*INPUT RECORDS*.

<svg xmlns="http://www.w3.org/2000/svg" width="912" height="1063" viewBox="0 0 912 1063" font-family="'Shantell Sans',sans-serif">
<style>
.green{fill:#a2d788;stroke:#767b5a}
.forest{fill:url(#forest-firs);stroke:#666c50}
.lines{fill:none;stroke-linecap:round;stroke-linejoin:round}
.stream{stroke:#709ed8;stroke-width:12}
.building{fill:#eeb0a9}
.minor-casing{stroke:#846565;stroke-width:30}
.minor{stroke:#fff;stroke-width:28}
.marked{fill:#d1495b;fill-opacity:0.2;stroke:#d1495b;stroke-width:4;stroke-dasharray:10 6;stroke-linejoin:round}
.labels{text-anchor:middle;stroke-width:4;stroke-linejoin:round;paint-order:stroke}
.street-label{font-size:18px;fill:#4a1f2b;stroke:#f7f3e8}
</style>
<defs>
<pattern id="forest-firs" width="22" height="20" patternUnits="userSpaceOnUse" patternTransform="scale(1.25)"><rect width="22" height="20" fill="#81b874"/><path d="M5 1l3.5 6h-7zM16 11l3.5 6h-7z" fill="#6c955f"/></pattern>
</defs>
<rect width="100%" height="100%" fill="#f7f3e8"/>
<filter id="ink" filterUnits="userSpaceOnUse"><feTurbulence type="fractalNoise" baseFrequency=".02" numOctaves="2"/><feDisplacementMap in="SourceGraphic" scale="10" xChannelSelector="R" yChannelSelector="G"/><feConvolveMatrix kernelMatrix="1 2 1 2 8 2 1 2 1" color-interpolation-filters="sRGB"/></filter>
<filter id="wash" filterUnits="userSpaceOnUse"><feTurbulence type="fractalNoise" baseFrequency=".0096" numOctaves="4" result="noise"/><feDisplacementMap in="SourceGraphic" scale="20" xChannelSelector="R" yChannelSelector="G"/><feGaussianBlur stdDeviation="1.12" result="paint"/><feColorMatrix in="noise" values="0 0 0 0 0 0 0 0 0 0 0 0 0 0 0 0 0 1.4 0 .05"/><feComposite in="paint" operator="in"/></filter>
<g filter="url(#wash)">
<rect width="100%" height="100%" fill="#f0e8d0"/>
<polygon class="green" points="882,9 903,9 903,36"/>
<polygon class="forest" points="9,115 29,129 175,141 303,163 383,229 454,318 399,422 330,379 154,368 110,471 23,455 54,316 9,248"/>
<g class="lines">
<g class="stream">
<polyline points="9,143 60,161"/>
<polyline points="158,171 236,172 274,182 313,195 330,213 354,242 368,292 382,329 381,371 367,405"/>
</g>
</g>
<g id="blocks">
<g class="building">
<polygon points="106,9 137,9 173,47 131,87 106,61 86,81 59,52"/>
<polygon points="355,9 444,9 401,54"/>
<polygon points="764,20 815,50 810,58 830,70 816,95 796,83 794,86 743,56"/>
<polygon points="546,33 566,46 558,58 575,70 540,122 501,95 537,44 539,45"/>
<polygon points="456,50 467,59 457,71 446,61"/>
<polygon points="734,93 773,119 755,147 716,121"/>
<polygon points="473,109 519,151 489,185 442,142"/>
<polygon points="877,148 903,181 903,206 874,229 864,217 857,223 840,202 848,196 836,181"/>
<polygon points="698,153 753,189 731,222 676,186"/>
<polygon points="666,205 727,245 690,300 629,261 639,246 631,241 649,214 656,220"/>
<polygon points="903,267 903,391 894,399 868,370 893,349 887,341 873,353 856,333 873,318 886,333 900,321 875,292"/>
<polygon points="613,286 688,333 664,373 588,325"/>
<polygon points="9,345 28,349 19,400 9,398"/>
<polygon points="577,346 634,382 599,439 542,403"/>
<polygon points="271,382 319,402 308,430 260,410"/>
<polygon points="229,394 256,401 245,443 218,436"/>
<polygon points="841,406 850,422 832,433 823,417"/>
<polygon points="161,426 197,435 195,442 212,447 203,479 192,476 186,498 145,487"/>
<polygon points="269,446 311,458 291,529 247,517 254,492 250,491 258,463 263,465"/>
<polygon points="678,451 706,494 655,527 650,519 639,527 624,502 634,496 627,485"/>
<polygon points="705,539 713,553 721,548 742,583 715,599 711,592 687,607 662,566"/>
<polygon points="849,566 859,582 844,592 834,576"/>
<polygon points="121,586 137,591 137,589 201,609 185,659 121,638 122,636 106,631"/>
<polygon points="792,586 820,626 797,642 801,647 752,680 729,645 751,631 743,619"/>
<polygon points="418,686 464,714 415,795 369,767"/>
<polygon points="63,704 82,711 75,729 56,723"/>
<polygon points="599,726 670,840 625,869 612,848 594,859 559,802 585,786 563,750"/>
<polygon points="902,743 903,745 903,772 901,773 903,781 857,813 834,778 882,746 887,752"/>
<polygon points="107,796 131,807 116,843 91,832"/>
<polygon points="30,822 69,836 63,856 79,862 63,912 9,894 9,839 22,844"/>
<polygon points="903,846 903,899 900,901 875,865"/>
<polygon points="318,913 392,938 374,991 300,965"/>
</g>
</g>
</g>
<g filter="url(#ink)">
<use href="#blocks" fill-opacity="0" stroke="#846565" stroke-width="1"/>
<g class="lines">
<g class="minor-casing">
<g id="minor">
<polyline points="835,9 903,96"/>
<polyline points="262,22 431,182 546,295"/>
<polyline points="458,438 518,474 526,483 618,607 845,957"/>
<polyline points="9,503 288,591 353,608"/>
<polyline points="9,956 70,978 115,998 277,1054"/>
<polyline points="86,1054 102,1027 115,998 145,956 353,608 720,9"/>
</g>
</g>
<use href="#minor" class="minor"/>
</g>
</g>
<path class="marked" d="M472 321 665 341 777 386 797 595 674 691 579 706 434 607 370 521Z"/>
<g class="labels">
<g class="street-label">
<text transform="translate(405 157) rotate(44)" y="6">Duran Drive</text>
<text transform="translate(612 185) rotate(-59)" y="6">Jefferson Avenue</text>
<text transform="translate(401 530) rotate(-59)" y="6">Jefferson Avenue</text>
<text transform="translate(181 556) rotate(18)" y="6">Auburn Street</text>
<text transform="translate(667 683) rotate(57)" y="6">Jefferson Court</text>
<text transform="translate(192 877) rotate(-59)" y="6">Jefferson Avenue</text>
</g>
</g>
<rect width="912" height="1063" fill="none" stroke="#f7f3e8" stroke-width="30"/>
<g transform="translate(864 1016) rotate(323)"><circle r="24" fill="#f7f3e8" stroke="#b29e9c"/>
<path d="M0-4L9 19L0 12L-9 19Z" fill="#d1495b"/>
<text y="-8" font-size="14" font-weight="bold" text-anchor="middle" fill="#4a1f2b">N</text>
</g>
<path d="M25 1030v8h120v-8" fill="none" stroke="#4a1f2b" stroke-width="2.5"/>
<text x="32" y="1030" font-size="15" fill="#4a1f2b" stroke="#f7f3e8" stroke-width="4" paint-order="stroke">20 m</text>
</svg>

*YOUR ASSIGNMENT*. Reproduce, word for word, all of the entries above.

*ANSWER AREA*.
<svg xmlns="http://www.w3.org/2000/svg" width="912" height="1063" viewBox="0 0 912 1063" font-family="'Shantell Sans',sans-serif">
<style>
.green{fill:#a2d788;stroke:#767b5a}
.forest{fill:url(#forest-firs);stroke:#666c50}
.lines{fill:none;stroke-linecap:round;stroke-linejoin:round}
.stream{stroke:#709ed8;stroke-width:12}
.building{fill:#eeb0a9}
.minor-casing{stroke:#846565;stroke-width:30}
.minor{stroke:#fff;stroke-width:28}
.marked{fill:#d1495b;fill-opacity:0.2;stroke:#d1495b;stroke-width:4;stroke-dasharray:10 6;stroke-linejoin:round}
.labels{text-anchor:middle;stroke-width:4;stroke-linejoin:round;paint-order:stroke}
.street-label{font-size:18px;fill:#4a1f2b;stroke:#f7f3e8}
</style>
<defs>
<pattern id="forest-firs" width="22" height="20" patternUnits="userSpaceOnUse" patternTransform="scale(1.25)"><rect width="22" height="20" fill="#81b874"/><path d="M5 1l3.5 6h-7zM16 11l3.5 6h-7z" fill="#6c955f"/></pattern>
</defs>
<rect width="100%" height="100%" fill="#f7f3e8"/>
<filter id="ink" filterUnits="userSpaceOnUse"><feTurbulence type="fractalNoise" baseFrequency=".02" numOctaves="2"/><feDisplacementMap in="SourceGraphic" scale="10" xChannelSelector="R" yChannelSelector="G"/><feConvolveMatrix kernelMatrix="1 2 1 2 8 2 1 2 1" color-interpolation-filters="sRGB"/></filter>
<filter id="wash" filterUnits="userSpaceOnUse"><feTurbulence type="fractalNoise" baseFrequency=".0096" numOctaves="4" result="noise"/><feDisplacementMap in="SourceGraphic" scale="20" xChannelSelector="R" yChannelSelector="G"/><feGaussianBlur stdDeviation="1.12" result="paint"/><feColorMatrix in="noise" values="0 0 0 0 0 0 0 0 0 0 0 0 0 0 0 0 0 1.4 0 .05"/><feComposite in="paint" operator="in"/></filter>
<g filter="url(#wash)">
<rect width="100%" height="100%" fill="#f0e8d0"/>
<polygon class="green" points="882,9 903,9 903,36"/>
<polygon class="forest" points="9,115 29,129 175,141 303,163 383,229 454,318 399,422 330,379 154,368 110,471 23,455 54,316 9,248"/>
<g class="lines">
<g class="stream">
<polyline points="9,143 60,161"/>
<polyline points="158,171 236,172 274,182 313,195 330,213 354,242 368,292 382,329 381,371 367,405"/>
</g>
</g>
<g id="blocks">
<g class="building">
<polygon points="106,9 137,9 173,47 131,87 106,61 86,81 59,52"/>
<polygon points="355,9 444,9 401,54"/>
<polygon points="764,20 815,50 810,58 830,70 816,95 796,83 794,86 743,56"/>
<polygon points="546,33 566,46 558,58 575,70 540,122 501,95 537,44 539,45"/>
<polygon points="456,50 467,59 457,71 446,61"/>
<polygon points="734,93 773,119 755,147 716,121"/>
<polygon points="473,109 519,151 489,185 442,142"/>
<polygon points="877,148 903,181 903,206 874,229 864,217 857,223 840,202 848,196 836,181"/>
<polygon points="698,153 753,189 731,222 676,186"/>
<polygon points="666,205 727,245 690,300 629,261 639,246 631,241 649,214 656,220"/>
<polygon points="903,267 903,391 894,399 868,370 893,349 887,341 873,353 856,333 873,318 886,333 900,321 875,292"/>
<polygon points="613,286 688,333 664,373 588,325"/>
<polygon points="9,345 28,349 19,400 9,398"/>
<polygon points="577,346 634,382 599,439 542,403"/>
<polygon points="271,382 319,402 308,430 260,410"/>
<polygon points="229,394 256,401 245,443 218,436"/>
<polygon points="841,406 850,422 832,433 823,417"/>
<polygon points="161,426 197,435 195,442 212,447 203,479 192,476 186,498 145,487"/>
<polygon points="269,446 311,458 291,529 247,517 254,492 250,491 258,463 263,465"/>
<polygon points="678,451 706,494 655,527 650,519 639,527 624,502 634,496 627,485"/>
<polygon points="705,539 713,553 721,548 742,583 715,599 711,592 687,607 662,566"/>
<polygon points="849,566 859,582 844,592 834,576"/>
<polygon points="121,586 137,591 137,589 201,609 185,659 121,638 122,636 106,631"/>
<polygon points="792,586 820,626 797,642 801,647 752,680 729,645 751,631 743,619"/>
<polygon points="418,686 464,714 415,795 369,767"/>
<polygon points="63,704 82,711 75,729 56,723"/>
<polygon points="599,726 670,840 625,869 612,848 594,859 559,802 585,786 563,750"/>
<polygon points="902,743 903,745 903,772 901,773 903,781 857,813 834,778 882,746 887,752"/>
<polygon points="107,796 131,807 116,843 91,832"/>
<polygon points="30,822 69,836 63,856 79,862 63,912 9,894 9,839 22,844"/>
<polygon points="903,846 903,899 900,901 875,865"/>
<polygon points="318,913 392,938 374,991 300,965"/>
</g>
</g>
</g>
<g filter="url(#ink)">
<use href="#blocks" fill-opacity="0" stroke="#846565" stroke-width="1"/>
<g class="lines">
<g class="minor-casing">
<g id="minor">
<polyline points="835,9 903,96"/>
<polyline points="262,22 431,182 546,295"/>
<polyline points="458,438 518,474 526,483 618,607 845,957"/>
<polyline points="9,503 288,591 353,608"/>
<polyline points="9,956 70,978 115,998 277,1054"/>
<polyline points="86,1054 102,1027 115,998 145,956 353,608 720,9"/>
</g>
</g>
<use href="#minor" class="minor"/>
</g>
</g>
<path class="marked" d="M472 321 665 341 777 386 797 595 674 691 579 706 434 607 370 521Z"/>
<g class="labels">
<g class="street-label">
<text transform="translate(405 157) rotate(44)" y="6">Duran Drive</text>
<text transform="translate(612 185) rotate(-59)" y="6">Jefferson Avenue</text>
<text transform="translate(401 530) rotate(-59)" y="6">Jefferson Avenue</text>
<text transform="translate(181 556) rotate(18)" y="6">Auburn Street</text>
<text transform="translate(667 683) rotate(57)" y="6">Jefferson Court</text>
<text transform="translate(192 877) rotate(-59)" y="6">Jefferson Avenue</text>
</g>
</g>
<rect width="912" height="1063" fill="none" stroke="#f7f3e8" stroke-width="30"/>
<g transform="translate(864 1016) rotate(323)"><circle r="24" fill="#f7f3e8" stroke="#b29e9c"/>
<path d="M0-4L9 19L0 12L-9 19Z" fill="#d1495b"/>
<text y="-8" font-size="14" font-weight="bold" text-anchor="middle" fill="#4a1f2b">N</text>
</g>
<path d="M25 1030v8h120v-8" fill="none" stroke="#4a1f2b" stroke-width="2.5"/>
<text x="32" y="1030" font-size="15" fill="#4a1f2b" stroke="#f7f3e8" stroke-width="4" paint-order="stroke">20 m</text>
</svg>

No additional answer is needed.